As relações entre direitos humanos e literatura, gênero crônica e opinião pública são alguns dos temas abordados. Em seguida, as crônicas drummondianas do período são categorizadas e analisadas conforme os direitos humanos que saltam do conjunto das publicações, como direitos às liberdades; à cultura e ao patrimônio; à participação efetiva da mulher; direitos econômicos e sociais; à democracia e à participação política e social.
A autora – Luiza de Andrade Penido – é graduada em Jornalismo pela Universidade Federal de Minas Gerais, mestre em Direitos Humanos e Cidadania pela Universidade de Brasília, e atua há dez anos como servidora pública na área de direitos humanos.
A Autora conforme se anota nesse registro biográfico desenvolveu a pesquisa da qual resulta o livro, no Programa de Pós-Graduação em Direitos Humanos e Cidadania, vinculado ao Centro de Estudos Avançados Multidisciplinares – CEAM, da Universidade de Brasília, no qual sou professor. Lá a conheci, bem assim o seu projeto, em profundidade quando a dissertação foi submetida a banca examinadora, composta por seu Orientador Professor Menelick de Carvalho Netto, pelas Professoras Mariana Martins de Carvalho e Sinara Zardo e por mim.
Desde logo o trabalho me encantou.
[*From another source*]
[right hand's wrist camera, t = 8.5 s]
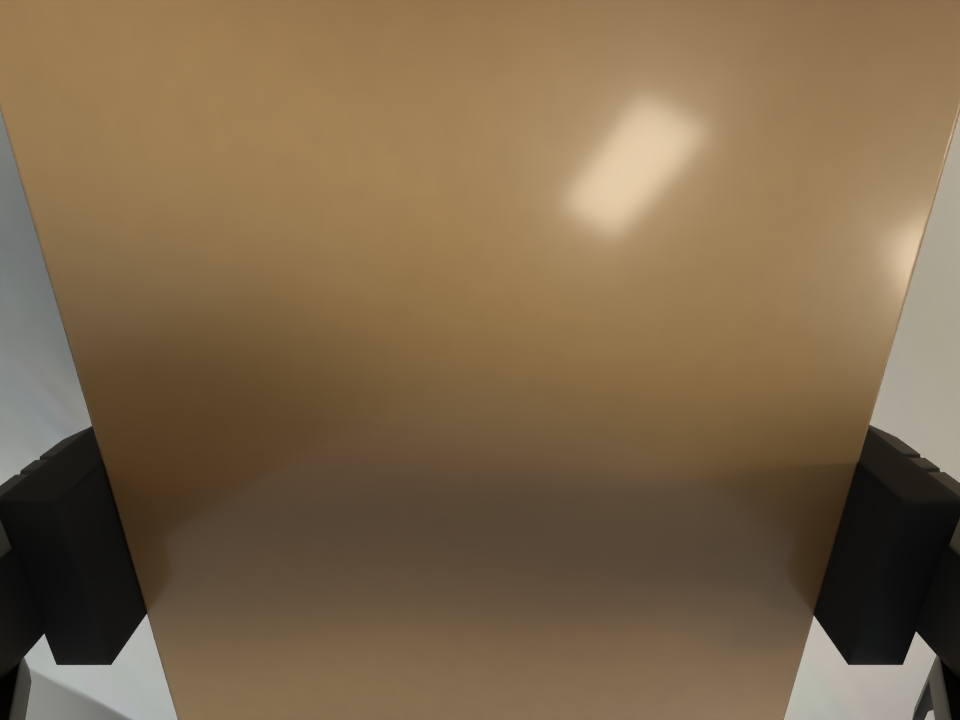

Pelo tema, articulando direitos humanos e literatura, nexo que me mobiliza, conforme se deduz das muitas recensões que elaborei aqui neste espaço, na medida em que vejo nessa relação – direito e direitos humanos, arte e literatura – uma racionalidade expressiva que permite ao discurso literário conduzir temas densos, e com linguagem persuasiva própria da retórica, traduzir o discurso epistemológico da ciência. Por isso dediquei à Dissertação uma atenta recensão, numa Coluna Lido para Você, para a qual remeto o leitor: http://estadodedireito.com.br/direitos-humanos-nas-entrelinhas-das-cronicas-de-carlos-drummond-de-andrade/.
Volto a tratar do assunto com a publicação do livro porque entre a Dissertação e a sua edição há sempre um rearranjo, sabido que o só tempero já forja ineditismo como acréscimo de sentido, dá sabor, de modo que não seja só, lembra Roberto Lyra Filho, chover no molhado, nem deitar chuvisco, depois das chuvas copiosas (LYRA FILHO, Roberto. Pesquisa em QUE Direito?. Brasília: Edições Nair Ltda, 1984), sobre o que já foi escrito anteriormente. No mesmo texto, apoiando-se em Pascal, acresce que até as mesmas palavras, noutra ordem, constituem novas ideias e que as ideias antigas, noutro arranjo, formam um novo de corpo de doutrina.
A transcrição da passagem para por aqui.